Led Zeppelin IV (1971)










S'il me faut commencer ici les chroniques d'albums rock, sans nul doute c'est Led Zeppelin IVque je choisirai, m'étais-je dis.

Dont acte..!

Il fut le seul 33 tours vinyle que j'ai acheté deux fois. Les deux galettes noires ont tant et tant tourné sous la pointe du saphir (un soc de charrue n'aurait pas par instants fait plus de mal). J'écoutais inlassablement l'intégralité des plages, ou suivant les envies d'écoute certains titres plus que d'autres. Les faces se sont alors retrouvées labourées de zébrures et d'éraflures, terrains propices aux craquements et autres artéfacts sonores désagréables. Le CD a suivi, les éditions spéciales aussi.

Le IV est mon album-phare au milieu de la production pléthorique dans laquelle vit le rock, où il faut inlassablement séparer le bon grain de l'ivraie. C'est un choix subjectif, là où d'autres auraient choisi ailleurs.

Je ne vais pas m'appesantir sur l'historique de l'opus: c'est le LP zeppelinien sur lequel on a le plus écrit. Le net en est noyé. De ce flot d'informations je ne retiendrai qu'un fait. Led Zep III (chef d'oeuvre..!) fut descendu en flèche par la critique pro; le groupe désireux de recadrer tout çà sortit le 4 dans l'anonymat et attendit les chiffres de vente: ils dépassèrent les espérances. De la frustration du III naîtra un bijou et une critique terrassée (Page ne pardonnera jamais).

Face 1

01&02: "Black Dog" et "Rock and roll":

Deux brûlots enchaînés sans temps mort sur l'édition originale vinyle.

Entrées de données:
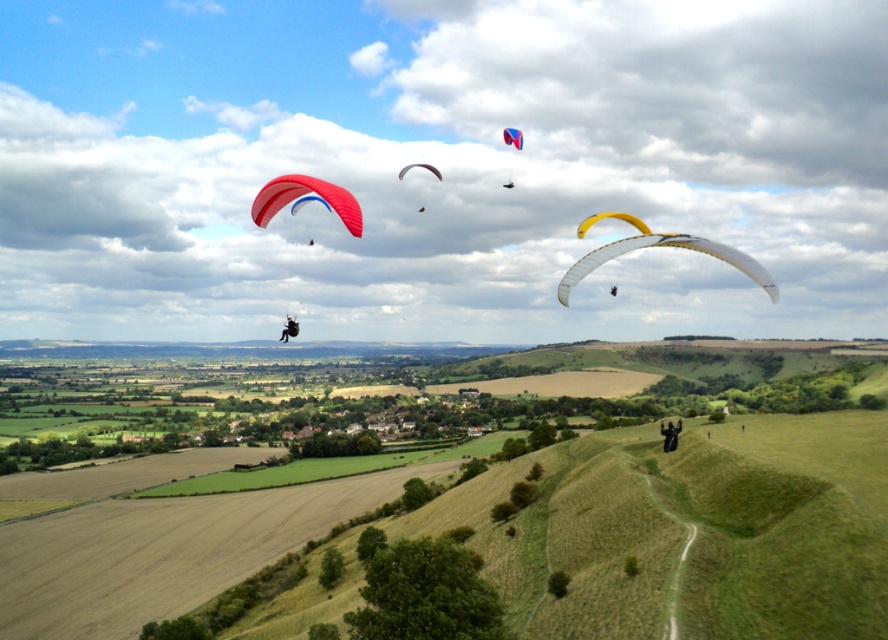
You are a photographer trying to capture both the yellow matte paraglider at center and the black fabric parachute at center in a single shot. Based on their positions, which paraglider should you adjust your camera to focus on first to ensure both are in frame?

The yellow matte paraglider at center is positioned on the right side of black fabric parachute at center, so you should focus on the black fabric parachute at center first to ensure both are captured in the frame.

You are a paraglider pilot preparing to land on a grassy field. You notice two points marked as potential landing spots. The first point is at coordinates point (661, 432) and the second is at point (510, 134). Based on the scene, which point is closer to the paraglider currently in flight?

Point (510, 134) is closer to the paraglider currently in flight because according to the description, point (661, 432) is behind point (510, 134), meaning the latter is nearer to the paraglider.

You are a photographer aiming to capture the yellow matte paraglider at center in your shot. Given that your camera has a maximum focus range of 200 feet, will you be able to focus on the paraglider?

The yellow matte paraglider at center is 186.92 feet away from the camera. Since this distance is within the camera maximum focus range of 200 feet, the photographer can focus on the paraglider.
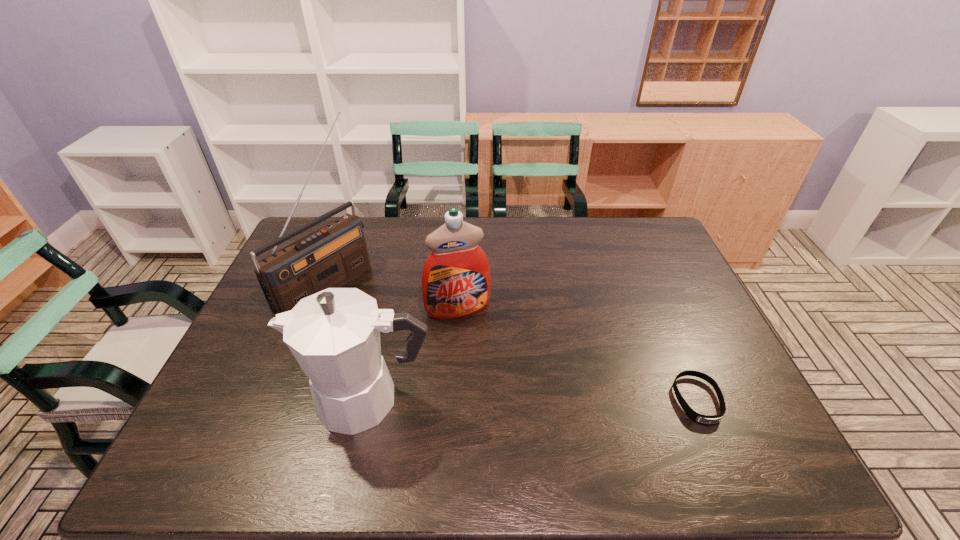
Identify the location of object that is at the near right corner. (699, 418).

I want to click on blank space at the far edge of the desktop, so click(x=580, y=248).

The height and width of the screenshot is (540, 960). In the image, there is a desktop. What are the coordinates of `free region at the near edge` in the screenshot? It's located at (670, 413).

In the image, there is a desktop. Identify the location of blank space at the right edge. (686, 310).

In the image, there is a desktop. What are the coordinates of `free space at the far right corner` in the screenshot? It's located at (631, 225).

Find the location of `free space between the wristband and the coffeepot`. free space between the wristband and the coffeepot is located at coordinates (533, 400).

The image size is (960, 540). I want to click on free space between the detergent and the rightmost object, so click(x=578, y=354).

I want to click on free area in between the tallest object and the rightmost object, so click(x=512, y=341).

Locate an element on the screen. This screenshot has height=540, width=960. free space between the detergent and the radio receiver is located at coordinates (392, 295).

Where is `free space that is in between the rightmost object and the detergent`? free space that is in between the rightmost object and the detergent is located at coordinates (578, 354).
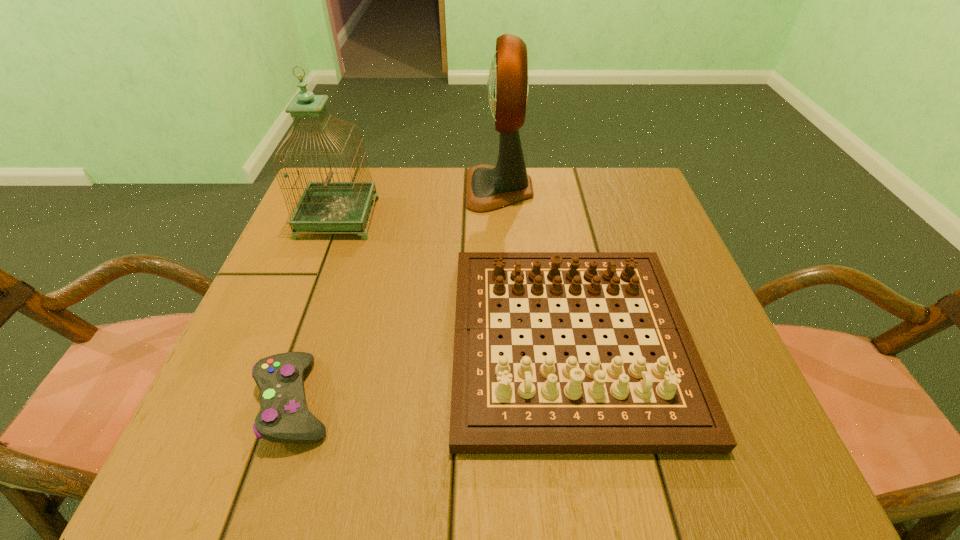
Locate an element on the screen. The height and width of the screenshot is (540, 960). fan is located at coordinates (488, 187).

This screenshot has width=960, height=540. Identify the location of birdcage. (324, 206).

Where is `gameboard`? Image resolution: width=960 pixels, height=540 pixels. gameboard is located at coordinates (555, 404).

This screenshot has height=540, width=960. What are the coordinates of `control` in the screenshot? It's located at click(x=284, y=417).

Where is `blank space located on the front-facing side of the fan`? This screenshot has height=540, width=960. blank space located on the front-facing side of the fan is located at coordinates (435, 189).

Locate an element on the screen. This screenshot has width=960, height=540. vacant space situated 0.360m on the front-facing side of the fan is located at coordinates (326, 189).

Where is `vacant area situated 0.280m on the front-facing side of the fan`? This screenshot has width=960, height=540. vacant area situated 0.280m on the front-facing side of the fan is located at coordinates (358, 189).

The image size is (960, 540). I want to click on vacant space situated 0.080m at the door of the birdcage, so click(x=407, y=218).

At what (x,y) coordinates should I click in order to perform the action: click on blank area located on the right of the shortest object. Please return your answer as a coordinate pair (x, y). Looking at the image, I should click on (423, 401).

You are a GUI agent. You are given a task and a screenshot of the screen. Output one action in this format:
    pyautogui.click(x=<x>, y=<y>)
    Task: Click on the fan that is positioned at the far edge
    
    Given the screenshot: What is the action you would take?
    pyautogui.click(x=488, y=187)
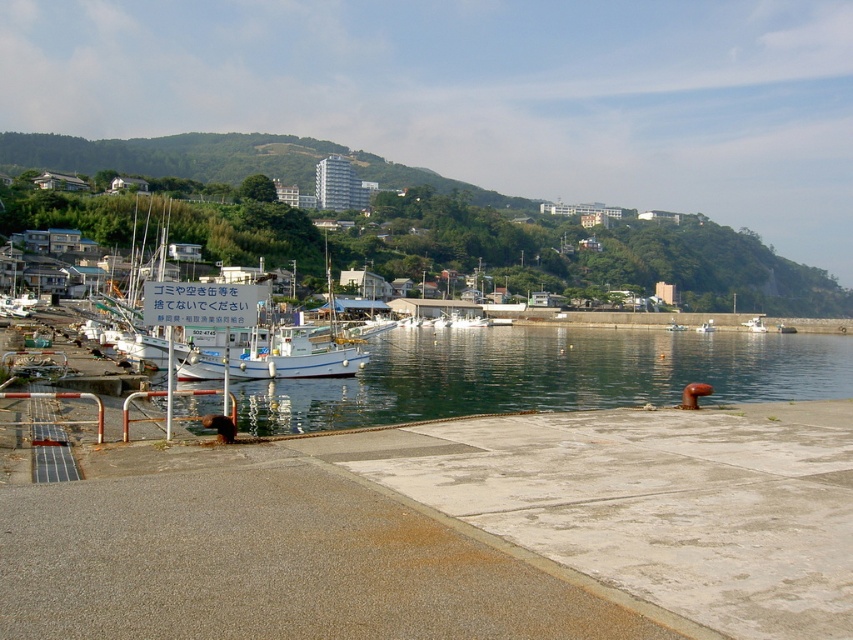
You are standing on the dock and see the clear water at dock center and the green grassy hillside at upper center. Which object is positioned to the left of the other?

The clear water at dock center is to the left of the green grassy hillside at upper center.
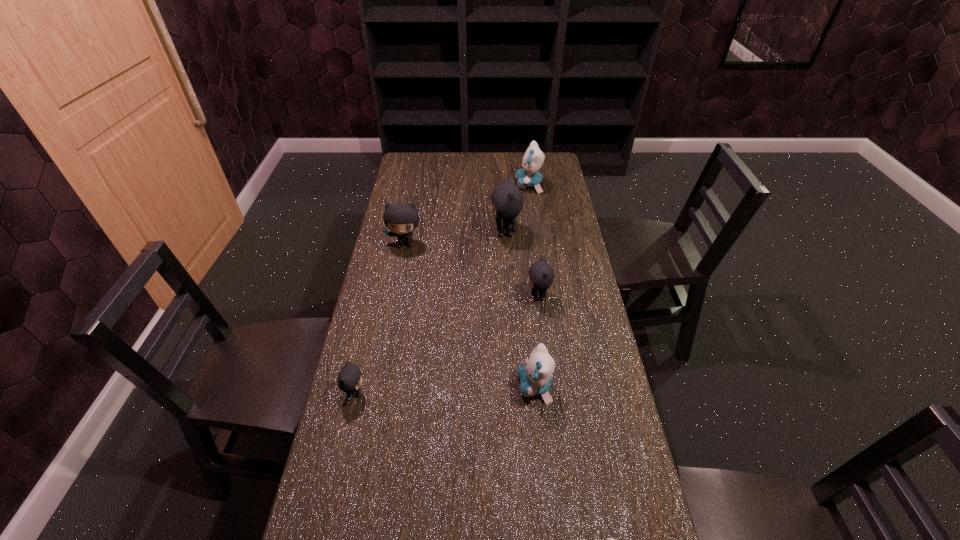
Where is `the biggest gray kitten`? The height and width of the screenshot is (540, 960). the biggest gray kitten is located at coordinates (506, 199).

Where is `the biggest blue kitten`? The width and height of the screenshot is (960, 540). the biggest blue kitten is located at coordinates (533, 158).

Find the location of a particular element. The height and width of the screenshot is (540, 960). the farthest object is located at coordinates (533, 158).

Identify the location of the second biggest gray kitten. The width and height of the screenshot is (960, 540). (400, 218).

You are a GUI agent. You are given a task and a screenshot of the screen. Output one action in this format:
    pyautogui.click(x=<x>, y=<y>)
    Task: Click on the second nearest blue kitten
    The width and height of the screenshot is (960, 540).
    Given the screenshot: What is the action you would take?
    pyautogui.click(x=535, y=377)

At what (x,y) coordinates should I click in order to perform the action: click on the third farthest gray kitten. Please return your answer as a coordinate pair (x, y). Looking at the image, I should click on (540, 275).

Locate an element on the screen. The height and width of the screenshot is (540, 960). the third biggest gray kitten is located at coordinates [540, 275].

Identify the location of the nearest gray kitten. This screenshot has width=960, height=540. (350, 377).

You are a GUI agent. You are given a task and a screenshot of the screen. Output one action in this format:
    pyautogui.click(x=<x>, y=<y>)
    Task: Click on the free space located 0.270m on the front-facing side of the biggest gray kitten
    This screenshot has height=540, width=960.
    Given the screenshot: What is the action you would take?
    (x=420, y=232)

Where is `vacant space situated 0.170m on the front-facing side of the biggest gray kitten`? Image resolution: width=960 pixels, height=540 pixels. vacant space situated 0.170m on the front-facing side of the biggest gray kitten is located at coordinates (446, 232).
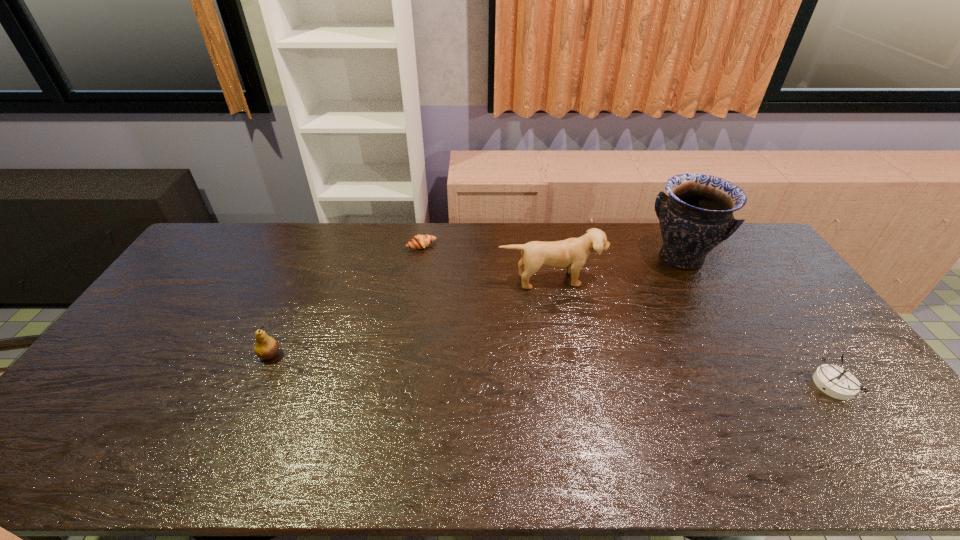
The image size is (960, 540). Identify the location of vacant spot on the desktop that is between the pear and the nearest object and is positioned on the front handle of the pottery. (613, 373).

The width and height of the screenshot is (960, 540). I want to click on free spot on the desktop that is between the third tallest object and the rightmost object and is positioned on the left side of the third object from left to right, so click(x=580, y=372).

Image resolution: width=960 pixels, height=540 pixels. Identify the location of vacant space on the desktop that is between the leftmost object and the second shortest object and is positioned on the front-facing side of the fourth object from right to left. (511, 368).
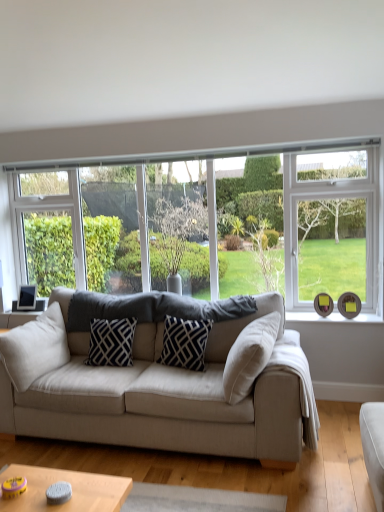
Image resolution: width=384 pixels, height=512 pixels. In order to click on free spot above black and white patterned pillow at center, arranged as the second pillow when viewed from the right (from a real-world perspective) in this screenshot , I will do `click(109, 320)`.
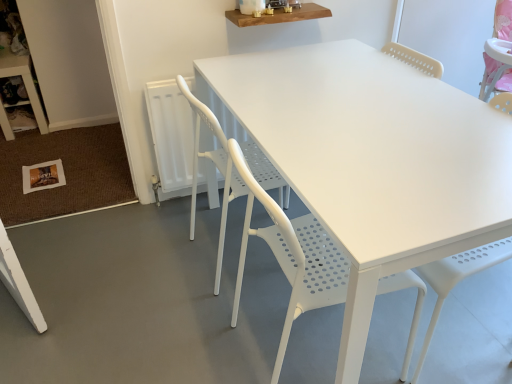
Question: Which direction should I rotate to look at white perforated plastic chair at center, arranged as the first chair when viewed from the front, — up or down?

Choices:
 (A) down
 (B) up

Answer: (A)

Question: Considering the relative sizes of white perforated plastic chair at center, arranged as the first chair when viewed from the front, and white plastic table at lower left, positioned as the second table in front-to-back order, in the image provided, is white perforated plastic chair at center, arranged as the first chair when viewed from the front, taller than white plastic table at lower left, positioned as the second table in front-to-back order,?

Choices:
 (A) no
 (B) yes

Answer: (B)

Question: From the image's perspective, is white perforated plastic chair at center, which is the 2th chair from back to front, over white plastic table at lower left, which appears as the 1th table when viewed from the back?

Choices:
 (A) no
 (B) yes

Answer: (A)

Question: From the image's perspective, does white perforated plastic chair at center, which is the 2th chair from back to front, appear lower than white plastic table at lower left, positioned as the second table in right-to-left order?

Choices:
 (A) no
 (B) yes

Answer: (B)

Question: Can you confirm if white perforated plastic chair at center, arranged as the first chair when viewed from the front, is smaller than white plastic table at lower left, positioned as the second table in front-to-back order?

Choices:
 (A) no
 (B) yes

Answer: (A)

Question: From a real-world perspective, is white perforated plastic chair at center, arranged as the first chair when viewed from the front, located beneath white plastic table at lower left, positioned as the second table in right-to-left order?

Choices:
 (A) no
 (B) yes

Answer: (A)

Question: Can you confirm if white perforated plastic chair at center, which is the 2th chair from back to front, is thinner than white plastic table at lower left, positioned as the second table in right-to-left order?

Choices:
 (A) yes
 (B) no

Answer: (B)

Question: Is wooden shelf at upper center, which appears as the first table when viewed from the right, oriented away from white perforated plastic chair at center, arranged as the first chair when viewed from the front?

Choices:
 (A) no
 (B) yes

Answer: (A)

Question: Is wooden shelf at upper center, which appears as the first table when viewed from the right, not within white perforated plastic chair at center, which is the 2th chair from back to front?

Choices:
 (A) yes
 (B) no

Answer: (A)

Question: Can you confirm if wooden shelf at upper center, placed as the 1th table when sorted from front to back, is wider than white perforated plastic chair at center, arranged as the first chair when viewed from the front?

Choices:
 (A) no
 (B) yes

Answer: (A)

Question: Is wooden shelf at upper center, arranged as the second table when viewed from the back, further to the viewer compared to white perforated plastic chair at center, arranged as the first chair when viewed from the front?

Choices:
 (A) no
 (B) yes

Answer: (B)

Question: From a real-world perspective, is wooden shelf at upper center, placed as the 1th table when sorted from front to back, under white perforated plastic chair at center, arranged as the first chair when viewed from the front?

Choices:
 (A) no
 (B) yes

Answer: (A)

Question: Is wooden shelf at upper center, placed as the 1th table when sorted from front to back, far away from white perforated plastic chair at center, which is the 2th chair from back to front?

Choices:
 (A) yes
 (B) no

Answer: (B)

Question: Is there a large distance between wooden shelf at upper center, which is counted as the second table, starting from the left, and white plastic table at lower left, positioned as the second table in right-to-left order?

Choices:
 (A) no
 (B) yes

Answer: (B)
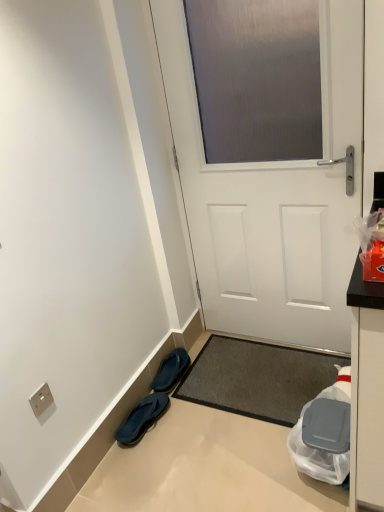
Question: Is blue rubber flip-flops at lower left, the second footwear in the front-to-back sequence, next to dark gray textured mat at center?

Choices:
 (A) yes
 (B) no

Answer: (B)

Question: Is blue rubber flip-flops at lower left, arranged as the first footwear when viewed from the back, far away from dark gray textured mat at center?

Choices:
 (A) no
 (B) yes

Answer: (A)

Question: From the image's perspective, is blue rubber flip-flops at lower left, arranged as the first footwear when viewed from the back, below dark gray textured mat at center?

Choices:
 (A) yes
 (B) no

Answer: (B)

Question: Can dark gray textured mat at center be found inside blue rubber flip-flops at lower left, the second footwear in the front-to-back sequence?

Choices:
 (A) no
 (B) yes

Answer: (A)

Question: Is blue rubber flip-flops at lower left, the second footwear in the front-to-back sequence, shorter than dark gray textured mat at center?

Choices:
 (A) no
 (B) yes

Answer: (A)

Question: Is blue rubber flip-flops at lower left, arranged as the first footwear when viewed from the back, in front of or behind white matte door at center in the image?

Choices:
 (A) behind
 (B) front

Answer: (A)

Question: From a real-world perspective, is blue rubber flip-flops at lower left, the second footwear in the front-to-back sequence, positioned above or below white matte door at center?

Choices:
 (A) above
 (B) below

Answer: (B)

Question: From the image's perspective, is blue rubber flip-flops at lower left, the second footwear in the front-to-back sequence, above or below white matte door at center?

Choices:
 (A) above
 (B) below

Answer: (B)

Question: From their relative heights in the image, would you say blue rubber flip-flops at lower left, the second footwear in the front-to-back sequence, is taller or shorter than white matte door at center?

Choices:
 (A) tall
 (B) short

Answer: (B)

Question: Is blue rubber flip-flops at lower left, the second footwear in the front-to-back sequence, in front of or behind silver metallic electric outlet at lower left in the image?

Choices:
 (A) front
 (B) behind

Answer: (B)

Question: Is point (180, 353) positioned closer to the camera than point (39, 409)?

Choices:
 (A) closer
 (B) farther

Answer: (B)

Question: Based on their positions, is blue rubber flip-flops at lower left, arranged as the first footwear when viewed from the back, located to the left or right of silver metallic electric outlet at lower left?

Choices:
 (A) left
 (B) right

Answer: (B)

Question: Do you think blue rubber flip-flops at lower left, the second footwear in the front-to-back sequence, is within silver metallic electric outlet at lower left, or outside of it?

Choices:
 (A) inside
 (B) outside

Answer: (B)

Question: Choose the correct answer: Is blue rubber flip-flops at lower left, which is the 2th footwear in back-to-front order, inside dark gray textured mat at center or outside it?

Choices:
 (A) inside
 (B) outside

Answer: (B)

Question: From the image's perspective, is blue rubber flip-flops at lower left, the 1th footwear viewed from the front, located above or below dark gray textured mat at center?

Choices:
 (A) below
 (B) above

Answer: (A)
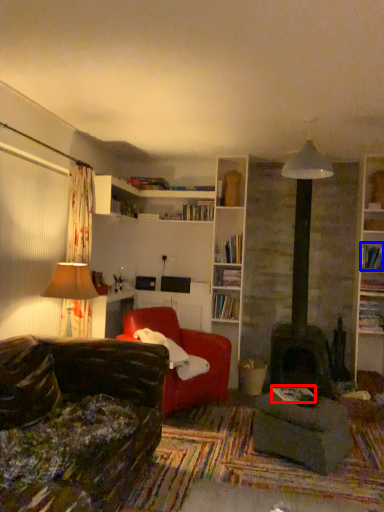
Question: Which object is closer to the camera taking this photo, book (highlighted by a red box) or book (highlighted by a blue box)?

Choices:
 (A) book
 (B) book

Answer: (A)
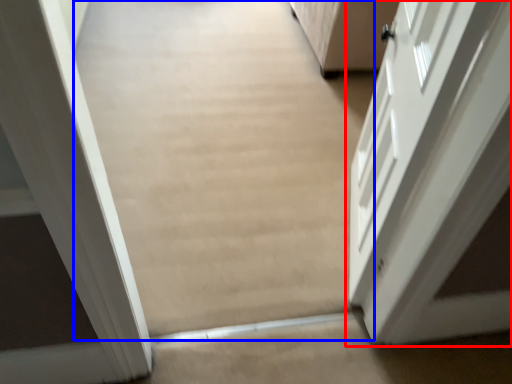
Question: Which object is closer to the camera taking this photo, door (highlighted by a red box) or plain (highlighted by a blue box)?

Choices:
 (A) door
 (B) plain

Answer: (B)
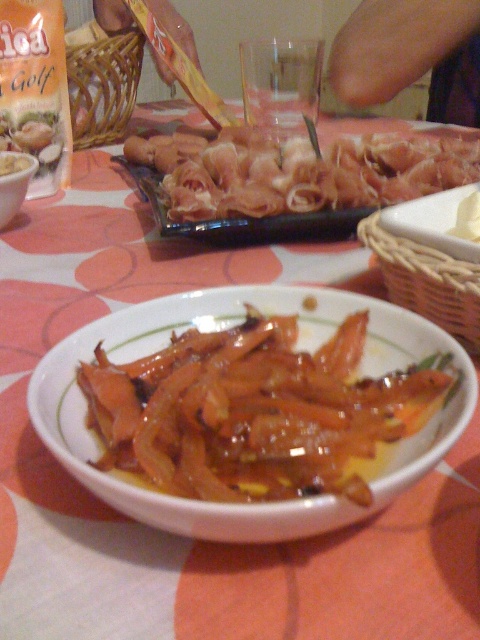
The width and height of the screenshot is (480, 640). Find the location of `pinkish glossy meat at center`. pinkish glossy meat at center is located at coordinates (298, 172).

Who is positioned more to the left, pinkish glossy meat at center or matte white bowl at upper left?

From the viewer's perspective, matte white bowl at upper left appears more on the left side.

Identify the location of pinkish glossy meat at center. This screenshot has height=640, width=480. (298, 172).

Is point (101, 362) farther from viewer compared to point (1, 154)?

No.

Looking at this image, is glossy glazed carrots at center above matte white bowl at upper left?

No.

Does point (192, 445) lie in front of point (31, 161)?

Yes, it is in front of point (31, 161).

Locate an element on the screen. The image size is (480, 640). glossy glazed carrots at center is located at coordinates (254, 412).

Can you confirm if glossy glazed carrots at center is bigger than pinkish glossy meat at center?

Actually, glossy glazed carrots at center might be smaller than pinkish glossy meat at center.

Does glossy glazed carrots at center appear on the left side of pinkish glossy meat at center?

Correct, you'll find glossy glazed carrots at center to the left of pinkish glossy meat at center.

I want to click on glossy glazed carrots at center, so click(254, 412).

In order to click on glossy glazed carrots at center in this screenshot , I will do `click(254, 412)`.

* _CONSIGNES ÉCRITES_
a) Recopiez mot pour mot le passage de la chronique sur Led Zeppelin IV allant de « Dont acte..! » jusqu'à « éditions spéciales aussi. » inclus.
b) Combien de lignes des entrées contiennent la chaîne « distance » ? Donnez uniquement ce nombre.

* _RÉPONSES PAR CONSIGNE_
a)
Dont acte..!

Il fut le seul 33 tours vinyle que j'ai acheté deux fois. Les deux galettes noires ont tant et tant tourné sous la pointe du saphir (un soc de charrue n'aurait pas par instants fait plus de mal). J'écoutais inlassablement l'intégralité des plages, ou suivant les envies d'écoute certains titres plus que d'autres. Les faces se sont alors retrouvées labourées de zébrures et d'éraflures, terrains propices aux craquements et autres artéfacts sonores désagréables. Le CD a suivi, les éditions spéciales aussi.

b) 2